(O QUE FAZER) Indique se cada afirmação abaixo concorda com o trecho da entrevista sobre Floriano, respondendo sim ou não e citando literalmente as palavras do trecho que decidem a questão: (a) A ideia de fazer de Floriano o protagonista partiu do editor. (b) Floriano convocou novas eleições, conforme determinava a Constituição. (c) Floriano foi adotado pelo tio.

(TRECHO DA PÁGINA)
JORNAL DO COMMERCIO – O que despertou seu interesse no personagem Floriano? Por que ele parecia uma boa temática literária?
JOSÉ LUIZ PASSOS –
Depois de ler o meu conto Marinheiro Só, Marcelo Ferroni, meu editor, me chamou a atenção para o fato de o Floriano – personagem secundário no conto – dar um bom protagonista. Não havia pensado nisso. Comecei a ler a respeito e passei a me interessar pela figura histórica e, mais ainda, pelos paralelos entre a Primeira República e a nossa situação atual. Floriano foi o primeiro nordestino a dirigir o país. Nasceu num engenho e foi adotado pelo tio. Virou herói da Guerra do Paraguai e casou com a meia-irmã de 14 anos. Foi um vice que se recusou a convocar novas eleições – como mandava a Constituição – e reprimiu as revoltas do período com mão de ferro. Floriano consolidou a República praticamente em silêncio. Esse personagem caladão – uma “esfinge”, como diz Euclides da Cunha – é um prato cheio para o ficcionista. Acabei fascinado pela figura. Pensar nos ecos desse autoritarismo que jaz no início da nossa democracia me parece necessário e urgente hoje em dia.

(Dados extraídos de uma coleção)

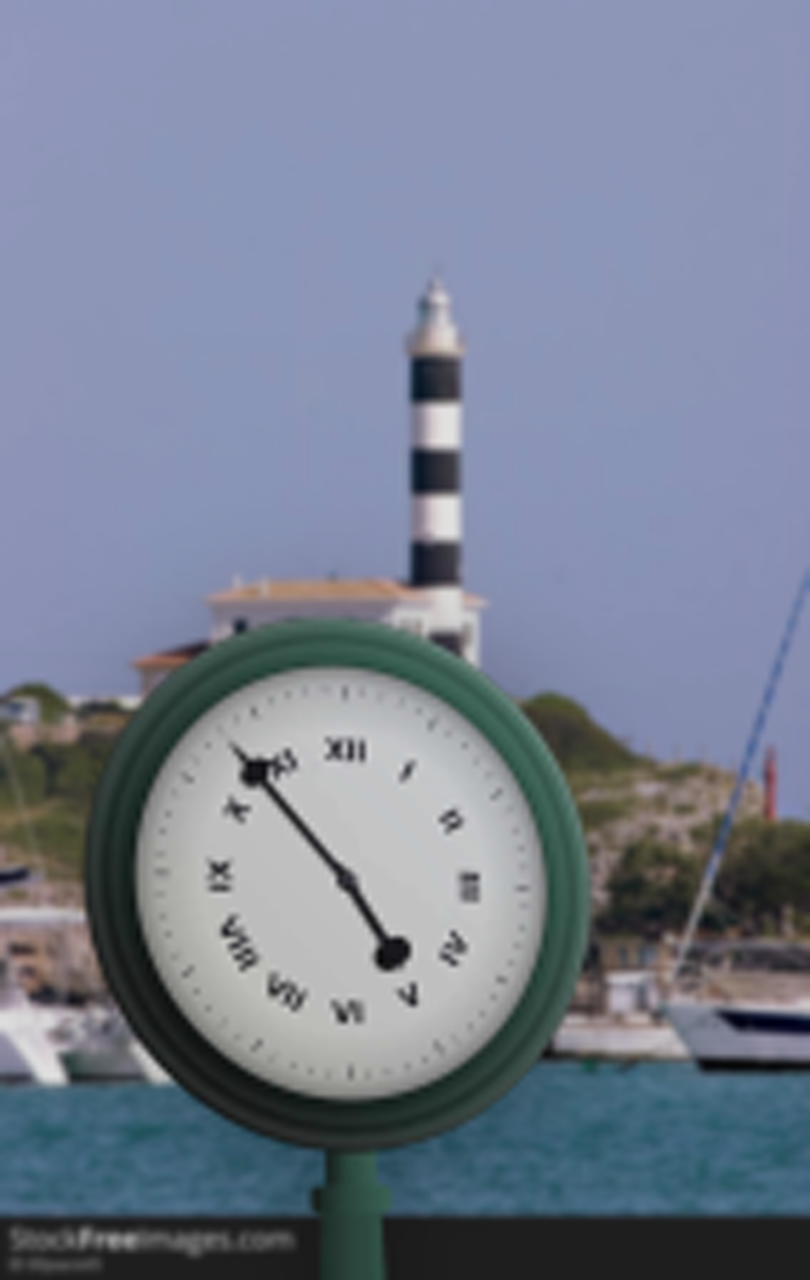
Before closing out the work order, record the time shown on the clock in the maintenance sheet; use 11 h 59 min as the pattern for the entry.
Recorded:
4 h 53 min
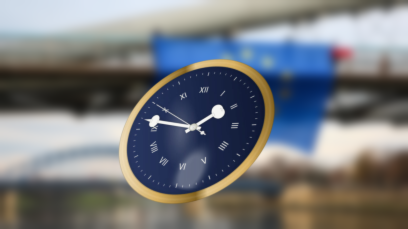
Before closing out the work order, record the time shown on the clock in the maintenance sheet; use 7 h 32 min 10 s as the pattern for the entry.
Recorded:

(SOLUÇÃO)
(a) Sim: "Marcelo Ferroni, meu editor, me chamou a atenção para o fato de o Floriano – personagem secundário no conto – dar um bom protagonista."
(b) Não: "Foi um vice que se recusou a convocar novas eleições – como mandava a Constituição –"
(c) Sim: "Nasceu num engenho e foi adotado pelo tio."